The perniciousness of the herd mentality is a major theme in Catastrophe, with Buzzati returning to it in several stories as if running an experiment multiple times in hopes of a different result (spoiler: he’s always disappointed). “Catastrophe,” “Just the Very Thing They Wanted,” “And Yet They Are Knocking at Your Door,” and “The Scala Scare” all take up this issue, with individuals unwilling to stand out from the group to ask a question or make an important point. In “Catastrophe,” no one on a train will voice the fact that they are all seeing people fleeing from their homes across the countryside from some unknown danger. No one dares try to stop the train, because no one else is speaking up. The same occurs in “Knocking at Your Door” and “Scala Scare,” where danger, real or imagined, causes people to panic but stay together, afraid to make a move. I started to get the feeling while reading these stories that Buzzati knew quite a few people who would rather remain in precarious situations or allow terrible things to happen, just so they could save face.
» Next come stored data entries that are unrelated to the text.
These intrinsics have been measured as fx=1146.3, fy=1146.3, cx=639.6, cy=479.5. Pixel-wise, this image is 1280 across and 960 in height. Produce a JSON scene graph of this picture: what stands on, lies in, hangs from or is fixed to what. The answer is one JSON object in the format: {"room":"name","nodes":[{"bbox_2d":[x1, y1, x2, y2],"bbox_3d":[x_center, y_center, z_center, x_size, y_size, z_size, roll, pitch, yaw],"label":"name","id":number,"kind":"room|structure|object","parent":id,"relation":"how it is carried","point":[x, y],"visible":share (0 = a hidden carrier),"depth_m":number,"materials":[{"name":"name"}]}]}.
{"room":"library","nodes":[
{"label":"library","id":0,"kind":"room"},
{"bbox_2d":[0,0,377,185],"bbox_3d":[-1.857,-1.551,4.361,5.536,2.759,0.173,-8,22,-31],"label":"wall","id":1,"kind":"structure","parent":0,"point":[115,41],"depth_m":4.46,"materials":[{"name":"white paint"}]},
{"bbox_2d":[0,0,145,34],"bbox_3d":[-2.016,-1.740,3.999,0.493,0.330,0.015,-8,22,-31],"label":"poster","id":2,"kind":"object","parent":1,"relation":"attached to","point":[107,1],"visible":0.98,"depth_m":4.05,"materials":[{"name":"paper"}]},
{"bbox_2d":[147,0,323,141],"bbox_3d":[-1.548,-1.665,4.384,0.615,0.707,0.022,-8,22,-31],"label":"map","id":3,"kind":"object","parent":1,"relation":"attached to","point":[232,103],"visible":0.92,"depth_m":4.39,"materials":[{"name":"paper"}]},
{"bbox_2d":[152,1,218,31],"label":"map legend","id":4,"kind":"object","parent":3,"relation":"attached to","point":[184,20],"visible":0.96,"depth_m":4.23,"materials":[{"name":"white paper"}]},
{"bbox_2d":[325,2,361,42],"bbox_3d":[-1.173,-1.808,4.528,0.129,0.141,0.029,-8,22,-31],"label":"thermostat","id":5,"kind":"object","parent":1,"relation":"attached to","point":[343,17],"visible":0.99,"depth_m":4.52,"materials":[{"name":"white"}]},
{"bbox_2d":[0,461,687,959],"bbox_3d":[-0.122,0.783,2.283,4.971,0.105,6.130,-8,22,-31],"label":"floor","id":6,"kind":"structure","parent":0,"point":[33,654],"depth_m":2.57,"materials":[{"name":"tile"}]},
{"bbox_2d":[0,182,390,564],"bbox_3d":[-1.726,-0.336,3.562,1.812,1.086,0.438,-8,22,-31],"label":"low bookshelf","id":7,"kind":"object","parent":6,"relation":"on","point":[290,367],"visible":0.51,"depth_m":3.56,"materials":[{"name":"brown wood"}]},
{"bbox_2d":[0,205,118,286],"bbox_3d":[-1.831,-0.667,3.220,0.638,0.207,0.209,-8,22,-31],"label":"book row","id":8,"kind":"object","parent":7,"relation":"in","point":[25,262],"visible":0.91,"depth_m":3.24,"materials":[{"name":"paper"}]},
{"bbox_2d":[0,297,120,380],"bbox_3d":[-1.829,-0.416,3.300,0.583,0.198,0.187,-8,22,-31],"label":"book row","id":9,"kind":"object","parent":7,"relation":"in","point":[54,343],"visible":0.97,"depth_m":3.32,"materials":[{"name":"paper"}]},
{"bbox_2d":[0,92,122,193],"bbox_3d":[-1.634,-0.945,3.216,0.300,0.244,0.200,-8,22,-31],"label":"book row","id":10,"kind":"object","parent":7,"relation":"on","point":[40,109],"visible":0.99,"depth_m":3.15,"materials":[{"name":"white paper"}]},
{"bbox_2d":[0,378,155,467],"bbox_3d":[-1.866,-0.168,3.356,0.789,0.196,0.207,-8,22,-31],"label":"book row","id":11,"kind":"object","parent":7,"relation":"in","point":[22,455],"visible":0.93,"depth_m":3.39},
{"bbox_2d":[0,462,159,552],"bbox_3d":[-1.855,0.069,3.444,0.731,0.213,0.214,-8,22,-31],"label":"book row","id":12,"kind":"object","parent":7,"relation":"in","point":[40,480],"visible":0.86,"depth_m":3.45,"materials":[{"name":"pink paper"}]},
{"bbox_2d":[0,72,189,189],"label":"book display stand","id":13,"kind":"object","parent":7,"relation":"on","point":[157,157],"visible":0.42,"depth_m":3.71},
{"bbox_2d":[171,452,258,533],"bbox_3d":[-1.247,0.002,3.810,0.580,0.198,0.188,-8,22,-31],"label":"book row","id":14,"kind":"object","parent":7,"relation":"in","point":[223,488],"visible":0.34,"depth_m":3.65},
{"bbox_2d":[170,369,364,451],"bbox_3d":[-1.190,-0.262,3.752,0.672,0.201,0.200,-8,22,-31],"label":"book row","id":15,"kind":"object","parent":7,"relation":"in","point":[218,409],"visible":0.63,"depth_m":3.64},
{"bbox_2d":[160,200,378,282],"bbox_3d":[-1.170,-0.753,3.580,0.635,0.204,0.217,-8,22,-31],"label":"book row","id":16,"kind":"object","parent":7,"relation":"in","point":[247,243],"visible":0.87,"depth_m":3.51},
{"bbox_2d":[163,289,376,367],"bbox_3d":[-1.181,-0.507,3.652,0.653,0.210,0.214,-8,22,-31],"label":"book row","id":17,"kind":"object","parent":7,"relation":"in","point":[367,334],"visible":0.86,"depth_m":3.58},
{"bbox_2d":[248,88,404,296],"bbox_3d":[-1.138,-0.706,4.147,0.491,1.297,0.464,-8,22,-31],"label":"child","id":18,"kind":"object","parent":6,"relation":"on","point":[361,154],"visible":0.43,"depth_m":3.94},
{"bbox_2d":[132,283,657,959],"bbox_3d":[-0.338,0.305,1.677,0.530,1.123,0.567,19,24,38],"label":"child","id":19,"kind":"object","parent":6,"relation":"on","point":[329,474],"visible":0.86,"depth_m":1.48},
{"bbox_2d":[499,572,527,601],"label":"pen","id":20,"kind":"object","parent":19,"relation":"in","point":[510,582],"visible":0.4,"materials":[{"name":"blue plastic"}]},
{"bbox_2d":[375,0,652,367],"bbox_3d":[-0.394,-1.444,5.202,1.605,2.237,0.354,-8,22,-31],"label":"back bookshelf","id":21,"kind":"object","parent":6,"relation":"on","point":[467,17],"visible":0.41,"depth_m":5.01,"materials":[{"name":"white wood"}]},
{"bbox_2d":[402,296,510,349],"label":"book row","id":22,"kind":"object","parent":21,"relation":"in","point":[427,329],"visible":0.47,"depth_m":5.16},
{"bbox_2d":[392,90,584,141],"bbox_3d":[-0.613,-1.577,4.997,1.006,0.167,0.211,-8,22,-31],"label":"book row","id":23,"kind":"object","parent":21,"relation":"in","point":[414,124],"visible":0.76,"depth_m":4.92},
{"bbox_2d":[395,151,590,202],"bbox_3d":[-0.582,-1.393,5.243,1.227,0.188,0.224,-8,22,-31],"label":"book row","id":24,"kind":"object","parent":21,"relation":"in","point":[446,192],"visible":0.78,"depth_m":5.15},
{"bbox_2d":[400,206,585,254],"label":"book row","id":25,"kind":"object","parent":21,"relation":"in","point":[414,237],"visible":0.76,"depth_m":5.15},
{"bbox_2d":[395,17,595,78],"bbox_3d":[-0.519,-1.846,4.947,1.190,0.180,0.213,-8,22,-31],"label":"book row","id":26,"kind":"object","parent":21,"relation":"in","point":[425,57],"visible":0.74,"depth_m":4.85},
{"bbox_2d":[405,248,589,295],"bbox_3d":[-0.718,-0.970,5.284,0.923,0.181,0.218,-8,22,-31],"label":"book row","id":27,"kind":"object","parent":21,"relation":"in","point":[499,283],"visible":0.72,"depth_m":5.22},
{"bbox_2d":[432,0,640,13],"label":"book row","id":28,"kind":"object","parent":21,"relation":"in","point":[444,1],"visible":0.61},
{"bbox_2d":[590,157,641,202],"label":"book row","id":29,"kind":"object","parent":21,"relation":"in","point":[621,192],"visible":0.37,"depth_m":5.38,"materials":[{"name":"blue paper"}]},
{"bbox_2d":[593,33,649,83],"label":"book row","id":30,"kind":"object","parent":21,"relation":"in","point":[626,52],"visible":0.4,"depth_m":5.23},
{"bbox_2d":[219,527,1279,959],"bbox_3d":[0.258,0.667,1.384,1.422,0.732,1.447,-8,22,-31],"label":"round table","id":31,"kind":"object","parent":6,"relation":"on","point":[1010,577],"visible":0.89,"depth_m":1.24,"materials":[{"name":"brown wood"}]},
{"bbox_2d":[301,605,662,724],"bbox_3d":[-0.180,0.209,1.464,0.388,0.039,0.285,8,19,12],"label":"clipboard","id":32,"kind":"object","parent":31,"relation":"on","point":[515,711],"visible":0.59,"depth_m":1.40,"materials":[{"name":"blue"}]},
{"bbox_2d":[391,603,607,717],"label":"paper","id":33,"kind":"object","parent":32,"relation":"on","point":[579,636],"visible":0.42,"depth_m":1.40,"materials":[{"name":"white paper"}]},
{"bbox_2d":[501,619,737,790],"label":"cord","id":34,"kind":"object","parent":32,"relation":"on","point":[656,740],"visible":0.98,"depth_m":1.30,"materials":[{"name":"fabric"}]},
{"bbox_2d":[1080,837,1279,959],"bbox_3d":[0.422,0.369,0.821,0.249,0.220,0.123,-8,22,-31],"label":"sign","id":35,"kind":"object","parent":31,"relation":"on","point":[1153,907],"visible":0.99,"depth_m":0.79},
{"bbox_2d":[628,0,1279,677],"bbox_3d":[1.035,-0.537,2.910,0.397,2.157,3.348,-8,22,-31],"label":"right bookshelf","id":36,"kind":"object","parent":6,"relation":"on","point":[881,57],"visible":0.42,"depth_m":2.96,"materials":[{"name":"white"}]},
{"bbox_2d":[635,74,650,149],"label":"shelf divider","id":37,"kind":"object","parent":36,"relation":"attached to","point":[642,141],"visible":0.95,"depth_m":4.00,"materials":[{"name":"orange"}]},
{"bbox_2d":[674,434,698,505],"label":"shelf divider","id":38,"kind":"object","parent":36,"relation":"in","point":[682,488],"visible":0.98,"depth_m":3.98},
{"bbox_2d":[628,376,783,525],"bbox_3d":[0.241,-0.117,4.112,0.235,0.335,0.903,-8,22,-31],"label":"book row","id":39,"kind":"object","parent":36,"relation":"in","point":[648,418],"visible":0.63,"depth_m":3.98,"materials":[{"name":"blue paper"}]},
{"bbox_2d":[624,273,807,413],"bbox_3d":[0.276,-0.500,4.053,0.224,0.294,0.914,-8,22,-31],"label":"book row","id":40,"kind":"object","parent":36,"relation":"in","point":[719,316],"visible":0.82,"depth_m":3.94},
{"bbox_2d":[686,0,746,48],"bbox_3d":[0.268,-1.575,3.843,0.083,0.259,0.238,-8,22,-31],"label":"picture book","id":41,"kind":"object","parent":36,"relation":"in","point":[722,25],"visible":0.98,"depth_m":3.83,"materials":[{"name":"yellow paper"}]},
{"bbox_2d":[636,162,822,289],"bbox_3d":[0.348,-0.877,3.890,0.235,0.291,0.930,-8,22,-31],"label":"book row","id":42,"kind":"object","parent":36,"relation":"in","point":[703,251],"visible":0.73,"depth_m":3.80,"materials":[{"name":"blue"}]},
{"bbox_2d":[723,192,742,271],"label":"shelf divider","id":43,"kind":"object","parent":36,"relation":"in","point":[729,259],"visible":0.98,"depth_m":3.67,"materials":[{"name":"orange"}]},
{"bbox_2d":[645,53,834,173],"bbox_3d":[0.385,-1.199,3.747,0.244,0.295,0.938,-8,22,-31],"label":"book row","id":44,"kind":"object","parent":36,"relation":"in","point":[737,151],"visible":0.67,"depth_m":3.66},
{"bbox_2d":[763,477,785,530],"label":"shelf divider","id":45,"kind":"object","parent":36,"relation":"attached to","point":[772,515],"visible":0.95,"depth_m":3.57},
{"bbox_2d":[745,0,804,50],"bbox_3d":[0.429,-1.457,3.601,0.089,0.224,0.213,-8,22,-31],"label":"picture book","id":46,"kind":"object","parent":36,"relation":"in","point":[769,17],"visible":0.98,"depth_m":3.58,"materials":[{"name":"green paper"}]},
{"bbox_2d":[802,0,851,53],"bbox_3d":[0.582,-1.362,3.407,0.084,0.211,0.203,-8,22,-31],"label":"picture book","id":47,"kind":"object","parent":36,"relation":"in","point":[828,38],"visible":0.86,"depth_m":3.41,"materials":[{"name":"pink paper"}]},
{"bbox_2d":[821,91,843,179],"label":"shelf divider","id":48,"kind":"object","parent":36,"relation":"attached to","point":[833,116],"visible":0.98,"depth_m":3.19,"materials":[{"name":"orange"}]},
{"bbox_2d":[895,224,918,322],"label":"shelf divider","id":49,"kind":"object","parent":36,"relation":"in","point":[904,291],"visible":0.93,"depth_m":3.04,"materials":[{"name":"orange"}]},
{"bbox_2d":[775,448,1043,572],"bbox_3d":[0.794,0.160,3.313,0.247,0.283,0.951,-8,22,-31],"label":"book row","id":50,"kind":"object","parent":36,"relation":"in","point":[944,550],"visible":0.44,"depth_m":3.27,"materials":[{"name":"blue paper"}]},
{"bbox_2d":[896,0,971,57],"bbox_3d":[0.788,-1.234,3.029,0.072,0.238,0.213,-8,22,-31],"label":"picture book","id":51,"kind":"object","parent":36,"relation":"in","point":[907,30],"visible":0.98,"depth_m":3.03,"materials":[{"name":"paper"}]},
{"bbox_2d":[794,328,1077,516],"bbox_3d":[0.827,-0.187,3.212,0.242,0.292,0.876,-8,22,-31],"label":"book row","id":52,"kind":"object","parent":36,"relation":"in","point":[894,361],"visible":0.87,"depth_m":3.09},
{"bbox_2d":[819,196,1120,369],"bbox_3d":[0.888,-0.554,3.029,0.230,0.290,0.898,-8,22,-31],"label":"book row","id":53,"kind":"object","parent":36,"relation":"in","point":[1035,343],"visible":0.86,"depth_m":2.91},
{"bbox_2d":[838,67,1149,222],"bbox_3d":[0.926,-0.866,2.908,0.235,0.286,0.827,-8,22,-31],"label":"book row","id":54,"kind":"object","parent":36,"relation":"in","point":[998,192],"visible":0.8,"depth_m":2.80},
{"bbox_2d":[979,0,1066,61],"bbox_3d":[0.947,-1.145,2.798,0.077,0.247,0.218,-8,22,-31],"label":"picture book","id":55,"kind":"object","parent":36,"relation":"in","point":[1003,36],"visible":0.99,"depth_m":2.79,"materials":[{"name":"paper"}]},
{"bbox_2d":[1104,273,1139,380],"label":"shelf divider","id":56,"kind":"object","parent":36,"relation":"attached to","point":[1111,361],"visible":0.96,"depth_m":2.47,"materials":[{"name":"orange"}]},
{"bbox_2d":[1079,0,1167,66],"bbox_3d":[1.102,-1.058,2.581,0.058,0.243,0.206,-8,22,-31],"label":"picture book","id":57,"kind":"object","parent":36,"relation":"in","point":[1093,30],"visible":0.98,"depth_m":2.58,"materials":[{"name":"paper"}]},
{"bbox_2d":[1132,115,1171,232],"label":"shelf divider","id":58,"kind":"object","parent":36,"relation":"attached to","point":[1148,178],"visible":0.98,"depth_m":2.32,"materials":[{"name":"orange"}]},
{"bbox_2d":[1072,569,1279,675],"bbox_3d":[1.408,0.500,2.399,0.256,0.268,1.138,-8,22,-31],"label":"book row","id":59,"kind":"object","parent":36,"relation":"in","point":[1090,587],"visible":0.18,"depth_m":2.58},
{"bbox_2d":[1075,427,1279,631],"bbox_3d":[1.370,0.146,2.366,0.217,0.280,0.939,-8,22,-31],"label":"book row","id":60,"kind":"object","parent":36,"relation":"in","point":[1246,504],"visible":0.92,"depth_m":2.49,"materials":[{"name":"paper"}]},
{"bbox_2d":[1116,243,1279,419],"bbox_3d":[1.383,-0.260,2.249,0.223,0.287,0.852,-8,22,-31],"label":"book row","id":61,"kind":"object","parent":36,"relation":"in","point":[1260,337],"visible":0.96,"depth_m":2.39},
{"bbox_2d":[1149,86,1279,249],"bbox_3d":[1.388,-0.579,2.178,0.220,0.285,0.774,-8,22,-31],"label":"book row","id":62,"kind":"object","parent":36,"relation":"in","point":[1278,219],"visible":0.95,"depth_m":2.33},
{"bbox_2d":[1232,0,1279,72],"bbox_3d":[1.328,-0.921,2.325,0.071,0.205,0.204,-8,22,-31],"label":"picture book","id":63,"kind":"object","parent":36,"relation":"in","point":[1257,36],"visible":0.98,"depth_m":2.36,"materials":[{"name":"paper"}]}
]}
Several pieces in Catastrophe are allegorical, with unnamed characters sketched against non-specific backgrounds, as in “Just the Very Thing,” “The War Song,” and “The Enchanted Coat.” Each involves violence for which those responsible refuse to acknowledge their part. And while Buzzati’s messages are timeless and ring true, these pieces aren’t as powerful as those that tell more concrete stories.

I’d have to say that “The Slaying of the Dragon” is my favorite (and one of the most disturbing pieces) in this collection because of the quiet intensity with which Buzzati tells the story of a dragon’s murder at the hands of brutal humans. One could interpret this story on many levels: a critique of war, a reflection of base human instincts, violence against creatures unlike ourselves. The count, governor and his wife, naturalist, and taxidermist who set out to hunt and kill the reported dragon do so because of some rumors, and not because the dragon is actually doing any damage. They find only that the villagers who live near the creature keep it happy by supplying it with live goats. Even though the hunters see that the dragon is infirm and uninterested in them, they shoot at it anyway, and the story only gets more disturbing, tragic, and gruesome from there.

Buzzati is one of a small group of Italian speculative authors well-known in the US, and hopefully this collection will encourage Anglophone readers to search out more stories and novels from Italy.